RECORDS FOR THIS EXERCISE Block Start

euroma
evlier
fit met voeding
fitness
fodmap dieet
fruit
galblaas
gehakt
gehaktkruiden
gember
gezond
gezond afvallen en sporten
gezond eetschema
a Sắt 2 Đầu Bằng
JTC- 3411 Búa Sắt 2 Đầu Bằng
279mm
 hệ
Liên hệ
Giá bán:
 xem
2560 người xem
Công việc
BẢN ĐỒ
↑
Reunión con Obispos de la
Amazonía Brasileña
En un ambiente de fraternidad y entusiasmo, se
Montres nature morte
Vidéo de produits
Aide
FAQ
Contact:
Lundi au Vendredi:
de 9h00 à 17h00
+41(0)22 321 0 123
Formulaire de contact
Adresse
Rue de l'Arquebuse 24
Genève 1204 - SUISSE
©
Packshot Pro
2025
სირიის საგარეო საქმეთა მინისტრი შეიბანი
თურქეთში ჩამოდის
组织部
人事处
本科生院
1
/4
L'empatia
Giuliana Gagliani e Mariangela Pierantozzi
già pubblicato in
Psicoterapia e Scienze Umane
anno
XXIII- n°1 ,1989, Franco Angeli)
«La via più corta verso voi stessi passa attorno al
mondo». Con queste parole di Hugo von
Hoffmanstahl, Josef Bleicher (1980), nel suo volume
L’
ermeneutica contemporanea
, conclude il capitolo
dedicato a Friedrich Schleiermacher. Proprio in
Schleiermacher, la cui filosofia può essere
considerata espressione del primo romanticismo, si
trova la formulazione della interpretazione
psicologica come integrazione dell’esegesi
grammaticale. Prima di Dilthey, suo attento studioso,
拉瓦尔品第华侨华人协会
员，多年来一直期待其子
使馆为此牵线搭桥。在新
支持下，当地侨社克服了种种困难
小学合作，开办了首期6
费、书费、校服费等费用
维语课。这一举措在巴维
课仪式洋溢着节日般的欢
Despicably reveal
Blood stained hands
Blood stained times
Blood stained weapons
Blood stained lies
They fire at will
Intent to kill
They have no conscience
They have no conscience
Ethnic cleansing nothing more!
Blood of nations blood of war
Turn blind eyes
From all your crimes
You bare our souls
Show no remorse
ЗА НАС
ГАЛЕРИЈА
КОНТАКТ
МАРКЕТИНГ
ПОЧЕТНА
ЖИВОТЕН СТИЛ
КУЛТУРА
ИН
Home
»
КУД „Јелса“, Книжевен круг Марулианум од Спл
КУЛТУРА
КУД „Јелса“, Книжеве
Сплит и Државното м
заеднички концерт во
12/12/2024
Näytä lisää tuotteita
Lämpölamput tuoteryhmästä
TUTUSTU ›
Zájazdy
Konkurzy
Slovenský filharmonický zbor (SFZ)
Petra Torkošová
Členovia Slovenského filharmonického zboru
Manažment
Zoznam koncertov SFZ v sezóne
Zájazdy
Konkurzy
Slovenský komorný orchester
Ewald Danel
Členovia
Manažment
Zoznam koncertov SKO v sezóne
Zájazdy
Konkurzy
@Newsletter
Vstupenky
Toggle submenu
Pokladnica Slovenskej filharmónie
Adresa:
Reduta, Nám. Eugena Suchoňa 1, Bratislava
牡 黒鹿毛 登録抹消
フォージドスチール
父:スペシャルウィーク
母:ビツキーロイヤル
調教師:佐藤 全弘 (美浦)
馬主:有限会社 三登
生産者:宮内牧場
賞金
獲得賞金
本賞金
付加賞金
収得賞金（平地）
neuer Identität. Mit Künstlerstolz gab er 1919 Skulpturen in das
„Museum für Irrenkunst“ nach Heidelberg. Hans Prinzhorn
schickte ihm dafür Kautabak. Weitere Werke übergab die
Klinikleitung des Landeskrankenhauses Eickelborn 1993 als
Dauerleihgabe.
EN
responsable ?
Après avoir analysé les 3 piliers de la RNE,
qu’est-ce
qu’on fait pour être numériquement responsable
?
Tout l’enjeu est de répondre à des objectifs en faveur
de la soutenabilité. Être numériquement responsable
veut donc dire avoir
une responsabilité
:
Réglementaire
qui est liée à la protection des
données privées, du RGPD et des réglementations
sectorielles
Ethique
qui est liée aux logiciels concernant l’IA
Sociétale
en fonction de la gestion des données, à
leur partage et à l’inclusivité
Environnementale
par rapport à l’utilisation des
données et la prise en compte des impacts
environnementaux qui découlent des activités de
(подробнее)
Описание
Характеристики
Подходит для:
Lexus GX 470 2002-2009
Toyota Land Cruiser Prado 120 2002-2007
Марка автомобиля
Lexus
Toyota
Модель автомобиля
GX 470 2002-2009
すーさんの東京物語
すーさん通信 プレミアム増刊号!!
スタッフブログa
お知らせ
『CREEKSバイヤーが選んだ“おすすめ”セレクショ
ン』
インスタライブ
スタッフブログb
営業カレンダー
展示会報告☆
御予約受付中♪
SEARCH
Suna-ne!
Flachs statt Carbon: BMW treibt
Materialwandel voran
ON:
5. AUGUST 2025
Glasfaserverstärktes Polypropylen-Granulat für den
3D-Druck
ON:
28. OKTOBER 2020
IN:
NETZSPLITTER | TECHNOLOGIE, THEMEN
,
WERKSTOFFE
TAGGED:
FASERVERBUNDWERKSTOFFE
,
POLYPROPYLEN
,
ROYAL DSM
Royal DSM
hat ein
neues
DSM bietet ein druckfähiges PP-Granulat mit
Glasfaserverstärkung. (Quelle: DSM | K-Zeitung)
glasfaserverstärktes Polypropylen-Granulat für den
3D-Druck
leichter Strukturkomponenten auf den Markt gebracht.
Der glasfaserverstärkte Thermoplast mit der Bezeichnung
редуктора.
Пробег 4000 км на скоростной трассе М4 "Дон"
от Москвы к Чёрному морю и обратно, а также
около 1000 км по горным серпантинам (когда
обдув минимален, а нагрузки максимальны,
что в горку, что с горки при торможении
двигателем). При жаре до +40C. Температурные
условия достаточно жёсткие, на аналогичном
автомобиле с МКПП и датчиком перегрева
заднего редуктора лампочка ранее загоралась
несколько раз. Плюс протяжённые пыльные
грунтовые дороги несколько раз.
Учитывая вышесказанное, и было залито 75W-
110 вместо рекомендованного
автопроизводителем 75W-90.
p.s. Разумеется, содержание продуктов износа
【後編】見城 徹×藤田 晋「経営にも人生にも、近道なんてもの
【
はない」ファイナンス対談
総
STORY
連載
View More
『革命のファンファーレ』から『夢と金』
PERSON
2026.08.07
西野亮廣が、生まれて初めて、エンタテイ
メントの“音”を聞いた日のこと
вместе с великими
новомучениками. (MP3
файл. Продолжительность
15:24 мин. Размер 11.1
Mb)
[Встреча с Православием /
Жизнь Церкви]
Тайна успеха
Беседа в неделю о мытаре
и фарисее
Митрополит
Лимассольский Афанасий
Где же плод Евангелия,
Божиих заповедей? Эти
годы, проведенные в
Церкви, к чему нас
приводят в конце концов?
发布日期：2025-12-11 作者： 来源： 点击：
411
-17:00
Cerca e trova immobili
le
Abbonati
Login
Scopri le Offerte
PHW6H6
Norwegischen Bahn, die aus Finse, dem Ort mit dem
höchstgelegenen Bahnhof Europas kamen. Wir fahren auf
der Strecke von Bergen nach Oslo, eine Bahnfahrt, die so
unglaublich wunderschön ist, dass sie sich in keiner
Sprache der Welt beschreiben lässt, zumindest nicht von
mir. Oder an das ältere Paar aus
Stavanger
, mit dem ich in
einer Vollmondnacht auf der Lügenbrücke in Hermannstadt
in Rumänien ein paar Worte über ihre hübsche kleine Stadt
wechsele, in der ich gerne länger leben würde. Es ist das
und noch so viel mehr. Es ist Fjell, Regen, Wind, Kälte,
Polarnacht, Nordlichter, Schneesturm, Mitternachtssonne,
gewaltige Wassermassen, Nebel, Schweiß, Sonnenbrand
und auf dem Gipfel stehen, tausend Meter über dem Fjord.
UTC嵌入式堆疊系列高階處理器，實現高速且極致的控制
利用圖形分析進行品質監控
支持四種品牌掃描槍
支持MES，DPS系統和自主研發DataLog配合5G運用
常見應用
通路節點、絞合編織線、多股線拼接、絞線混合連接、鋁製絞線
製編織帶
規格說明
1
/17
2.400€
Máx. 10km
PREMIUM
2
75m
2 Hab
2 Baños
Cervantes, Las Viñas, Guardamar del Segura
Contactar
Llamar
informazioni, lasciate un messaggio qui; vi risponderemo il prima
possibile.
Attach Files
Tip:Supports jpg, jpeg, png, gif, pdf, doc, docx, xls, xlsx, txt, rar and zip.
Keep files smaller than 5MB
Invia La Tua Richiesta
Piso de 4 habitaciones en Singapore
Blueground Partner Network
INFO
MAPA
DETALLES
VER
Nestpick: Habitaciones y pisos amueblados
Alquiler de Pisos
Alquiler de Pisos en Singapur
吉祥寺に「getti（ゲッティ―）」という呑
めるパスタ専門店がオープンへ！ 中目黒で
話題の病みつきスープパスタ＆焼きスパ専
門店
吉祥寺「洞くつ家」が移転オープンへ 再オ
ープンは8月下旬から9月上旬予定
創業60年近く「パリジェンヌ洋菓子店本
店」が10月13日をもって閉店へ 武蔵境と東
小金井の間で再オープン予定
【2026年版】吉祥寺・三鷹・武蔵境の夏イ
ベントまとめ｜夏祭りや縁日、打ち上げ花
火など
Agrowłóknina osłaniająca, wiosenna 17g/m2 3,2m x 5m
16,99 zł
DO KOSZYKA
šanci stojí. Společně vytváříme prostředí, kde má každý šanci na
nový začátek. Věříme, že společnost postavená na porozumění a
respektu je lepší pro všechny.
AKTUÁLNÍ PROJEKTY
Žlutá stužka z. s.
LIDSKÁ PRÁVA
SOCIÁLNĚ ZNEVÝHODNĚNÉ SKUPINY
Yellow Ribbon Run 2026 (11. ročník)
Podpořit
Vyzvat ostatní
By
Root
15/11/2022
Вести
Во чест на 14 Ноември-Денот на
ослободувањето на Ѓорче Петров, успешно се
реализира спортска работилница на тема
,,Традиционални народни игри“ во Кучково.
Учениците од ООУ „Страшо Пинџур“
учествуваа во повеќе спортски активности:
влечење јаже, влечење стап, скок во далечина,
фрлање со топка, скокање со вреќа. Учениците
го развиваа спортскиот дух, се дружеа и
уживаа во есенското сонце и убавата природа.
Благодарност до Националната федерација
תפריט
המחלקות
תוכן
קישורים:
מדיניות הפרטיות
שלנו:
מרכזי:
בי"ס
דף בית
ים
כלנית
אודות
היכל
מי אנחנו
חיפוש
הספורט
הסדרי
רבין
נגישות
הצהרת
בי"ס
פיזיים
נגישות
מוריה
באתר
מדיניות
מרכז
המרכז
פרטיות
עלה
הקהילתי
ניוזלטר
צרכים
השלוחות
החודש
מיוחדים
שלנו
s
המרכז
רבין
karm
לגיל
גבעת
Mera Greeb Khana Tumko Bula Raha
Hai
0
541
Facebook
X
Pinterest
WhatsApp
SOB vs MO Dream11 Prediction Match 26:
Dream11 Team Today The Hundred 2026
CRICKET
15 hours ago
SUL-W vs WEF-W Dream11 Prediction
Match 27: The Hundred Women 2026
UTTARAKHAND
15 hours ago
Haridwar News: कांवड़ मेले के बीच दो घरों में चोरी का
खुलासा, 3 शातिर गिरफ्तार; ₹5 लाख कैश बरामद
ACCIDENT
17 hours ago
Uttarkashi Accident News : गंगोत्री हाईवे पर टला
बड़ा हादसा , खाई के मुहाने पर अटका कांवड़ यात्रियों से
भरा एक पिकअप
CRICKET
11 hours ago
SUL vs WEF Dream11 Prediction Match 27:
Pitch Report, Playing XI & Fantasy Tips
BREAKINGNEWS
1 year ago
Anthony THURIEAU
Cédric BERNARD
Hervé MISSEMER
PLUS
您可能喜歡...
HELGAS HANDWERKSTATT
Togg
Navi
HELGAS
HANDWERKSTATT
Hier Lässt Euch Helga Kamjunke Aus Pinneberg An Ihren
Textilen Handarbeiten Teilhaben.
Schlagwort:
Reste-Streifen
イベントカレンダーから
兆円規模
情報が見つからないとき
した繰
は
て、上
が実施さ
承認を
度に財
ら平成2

RECORDS FOR THIS EXERCISE Block End

* [EXERCISE]
Write down exactly the span of lines above from the one containing "Blueground Partner Network" to the one containing "šanci stojí. Společně", both ends included.

* [RESULT OF THE EXERCISE]
Blueground Partner Network
INFO
MAPA
DETALLES
VER
Nestpick: Habitaciones y pisos amueblados
Alquiler de Pisos
Alquiler de Pisos en Singapur
吉祥寺に「getti（ゲッティ―）」という呑
めるパスタ専門店がオープンへ！ 中目黒で
話題の病みつきスープパスタ＆焼きスパ専
門店
吉祥寺「洞くつ家」が移転オープンへ 再オ
ープンは8月下旬から9月上旬予定
創業60年近く「パリジェンヌ洋菓子店本
店」が10月13日をもって閉店へ 武蔵境と東
小金井の間で再オープン予定
【2026年版】吉祥寺・三鷹・武蔵境の夏イ
ベントまとめ｜夏祭りや縁日、打ち上げ花
火など
Agrowłóknina osłaniająca, wiosenna 17g/m2 3,2m x 5m
16,99 zł
DO KOSZYKA
šanci stojí. Společně vytváříme prostředí, kde má každý šanci na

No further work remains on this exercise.